[Data to use Boundary: Start]
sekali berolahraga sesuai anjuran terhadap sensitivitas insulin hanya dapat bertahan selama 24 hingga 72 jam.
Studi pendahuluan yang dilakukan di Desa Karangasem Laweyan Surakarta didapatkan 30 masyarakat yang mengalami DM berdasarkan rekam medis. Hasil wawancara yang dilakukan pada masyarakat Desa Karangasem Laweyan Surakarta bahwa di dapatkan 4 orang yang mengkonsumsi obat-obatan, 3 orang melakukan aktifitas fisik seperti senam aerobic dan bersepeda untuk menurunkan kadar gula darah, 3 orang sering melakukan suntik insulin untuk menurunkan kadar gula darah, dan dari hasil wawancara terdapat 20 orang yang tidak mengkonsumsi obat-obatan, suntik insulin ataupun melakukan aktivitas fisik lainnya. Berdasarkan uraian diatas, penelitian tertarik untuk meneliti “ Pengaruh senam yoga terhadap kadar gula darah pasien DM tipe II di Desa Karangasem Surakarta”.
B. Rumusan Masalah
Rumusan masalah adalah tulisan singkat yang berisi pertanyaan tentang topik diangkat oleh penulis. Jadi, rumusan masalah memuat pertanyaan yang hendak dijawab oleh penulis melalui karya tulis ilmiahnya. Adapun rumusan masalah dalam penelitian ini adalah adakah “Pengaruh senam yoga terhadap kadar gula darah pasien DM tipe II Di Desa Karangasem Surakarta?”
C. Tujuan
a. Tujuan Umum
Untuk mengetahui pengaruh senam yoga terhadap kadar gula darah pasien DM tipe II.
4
[Data to use Boundary: End]
[Data to use Boundary: Start]
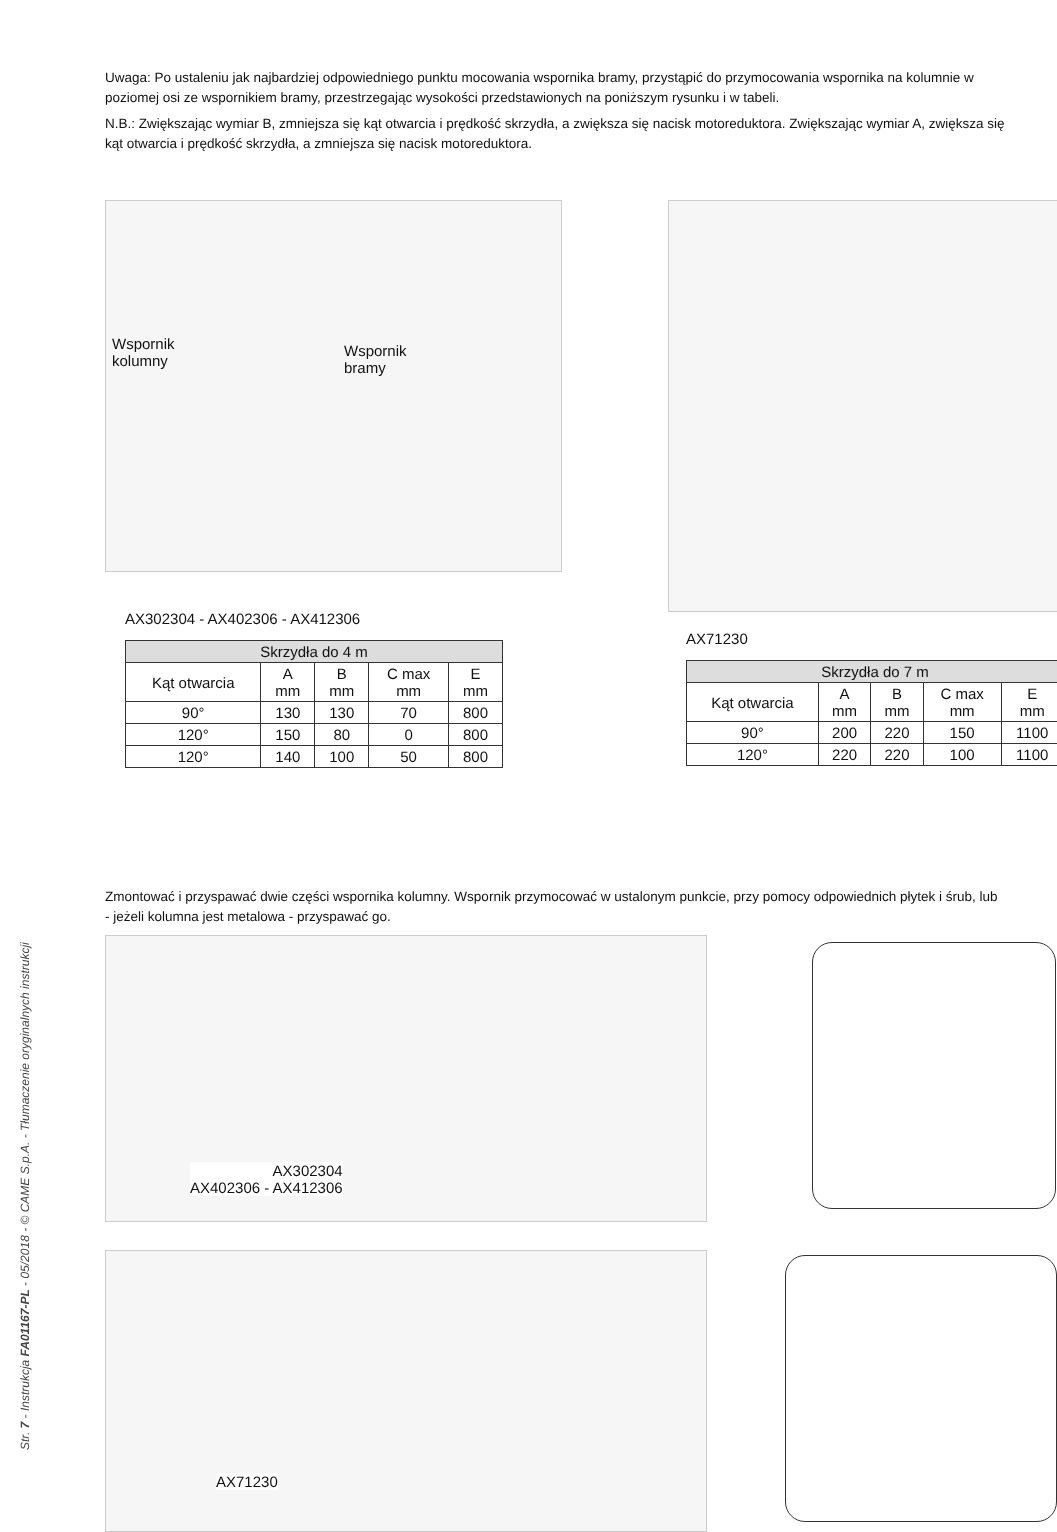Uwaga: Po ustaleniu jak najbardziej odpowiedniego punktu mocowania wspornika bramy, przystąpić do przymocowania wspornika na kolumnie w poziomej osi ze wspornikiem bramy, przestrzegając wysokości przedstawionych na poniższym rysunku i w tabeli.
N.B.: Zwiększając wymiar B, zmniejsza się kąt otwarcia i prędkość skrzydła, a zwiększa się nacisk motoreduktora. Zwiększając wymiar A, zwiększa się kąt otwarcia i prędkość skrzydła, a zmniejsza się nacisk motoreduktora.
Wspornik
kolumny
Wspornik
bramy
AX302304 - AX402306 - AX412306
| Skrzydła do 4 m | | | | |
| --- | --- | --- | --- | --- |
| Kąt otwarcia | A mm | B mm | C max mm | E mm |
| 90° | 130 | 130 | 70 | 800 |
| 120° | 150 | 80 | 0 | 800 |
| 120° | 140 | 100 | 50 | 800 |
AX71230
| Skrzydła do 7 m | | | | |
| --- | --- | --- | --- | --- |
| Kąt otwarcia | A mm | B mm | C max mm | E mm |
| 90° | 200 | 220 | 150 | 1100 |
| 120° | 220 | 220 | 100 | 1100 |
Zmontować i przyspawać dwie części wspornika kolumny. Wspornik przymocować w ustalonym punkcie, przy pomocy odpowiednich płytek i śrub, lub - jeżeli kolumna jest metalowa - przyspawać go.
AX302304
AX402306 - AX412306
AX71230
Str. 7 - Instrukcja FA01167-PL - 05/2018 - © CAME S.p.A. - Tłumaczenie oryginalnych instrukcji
[Data to use Boundary: End]
§ Prompt: What is the number of lines above that contain the word "kolumny"? Answer with that number only.

§ Exercise answer: 2